TASK TO CARRY OUT: Exactly and only the lines below from the one containing "backpack: none [135,194,184,262]" down to the one containing "wall art: present" are wanted, both included; please exclude every picture.

DATA:
>>>
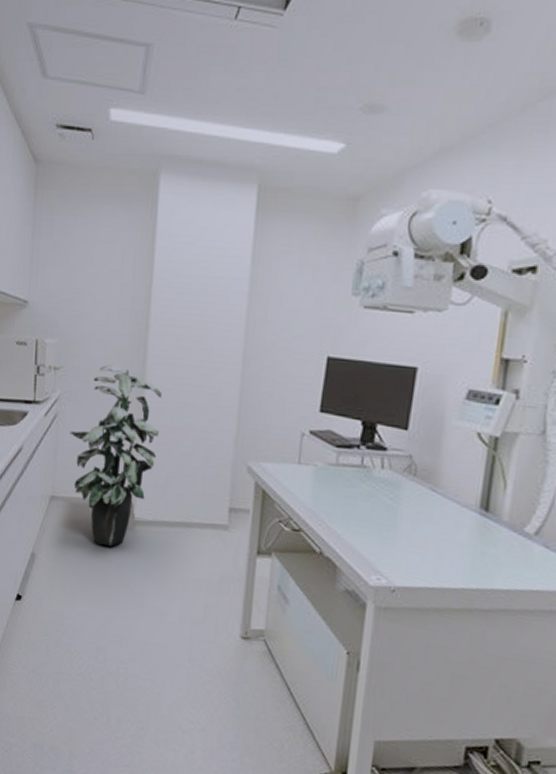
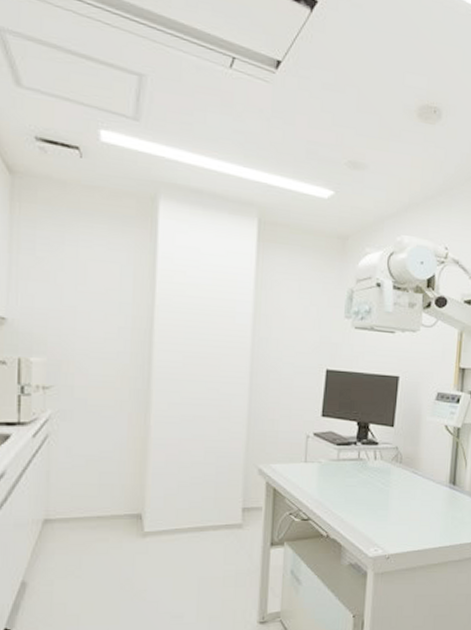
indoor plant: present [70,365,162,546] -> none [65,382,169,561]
<<<
>>>
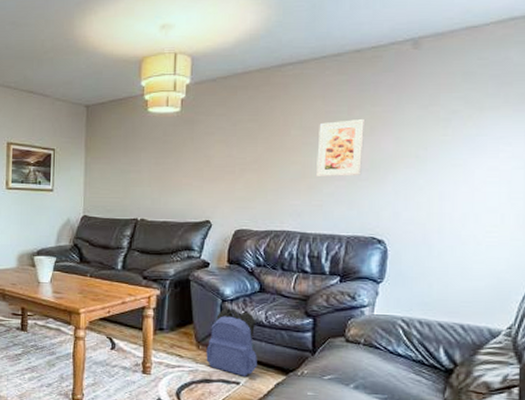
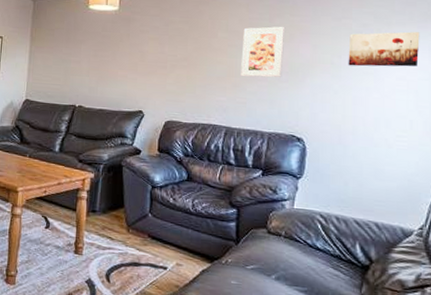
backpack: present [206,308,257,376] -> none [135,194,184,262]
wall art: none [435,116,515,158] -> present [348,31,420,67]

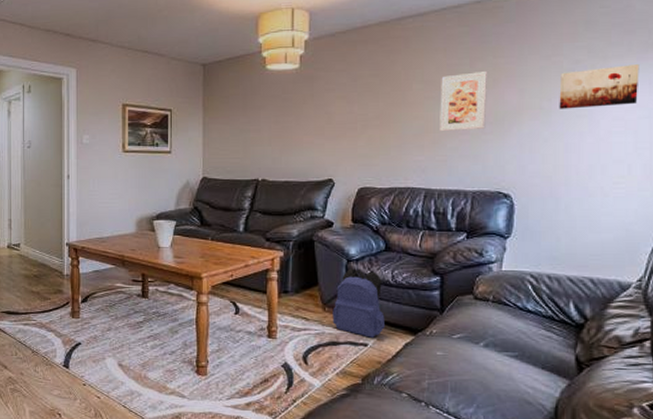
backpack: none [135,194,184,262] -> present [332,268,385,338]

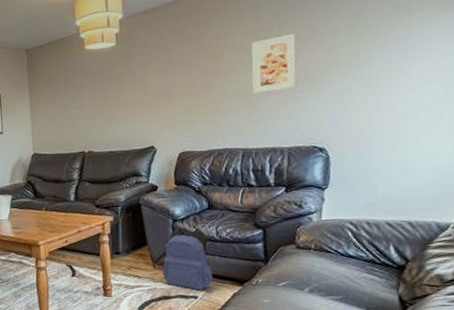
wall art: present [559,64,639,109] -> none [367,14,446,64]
<<<
PROBLEM SOLUTION:
backpack: none [135,194,184,262] -> present [332,268,385,338]

wall art: present [559,64,639,109] -> none [367,14,446,64]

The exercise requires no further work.